Written task: Leave the pictures out. Return all other data exactly.

Available records:

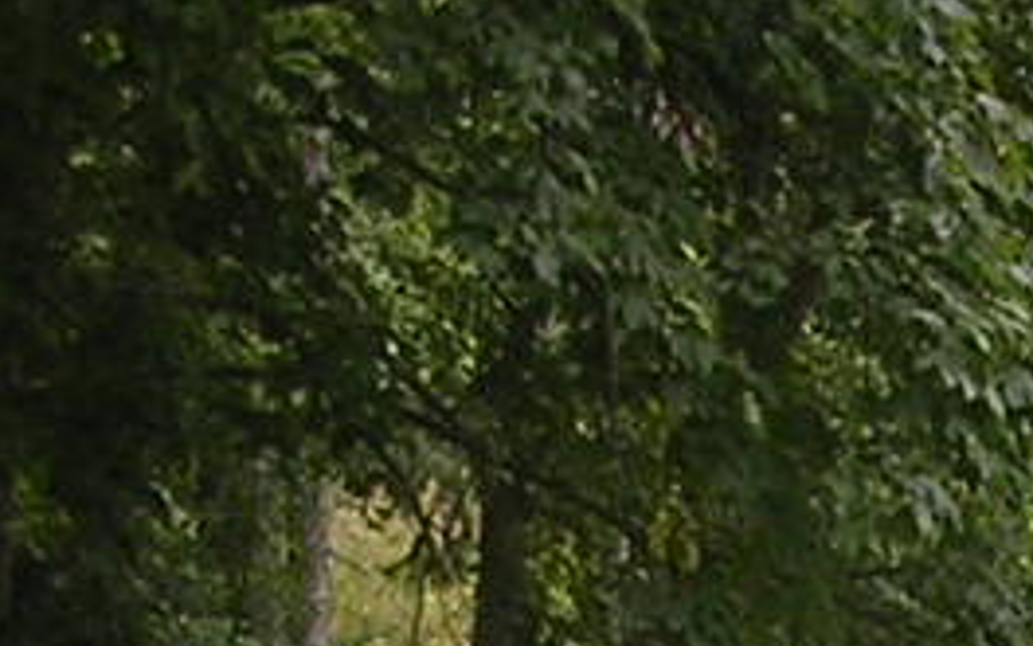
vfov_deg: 5.2
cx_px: 1370
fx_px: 6869
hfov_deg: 8.5
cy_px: 1644
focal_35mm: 244
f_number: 2.8
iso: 100
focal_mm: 5.8
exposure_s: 1/122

Response to this exercise:
vfov_deg: 5.2
cx_px: 1370
fx_px: 6869
hfov_deg: 8.5
cy_px: 1644
focal_35mm: 244
f_number: 2.8
iso: 100
focal_mm: 5.8
exposure_s: 1/122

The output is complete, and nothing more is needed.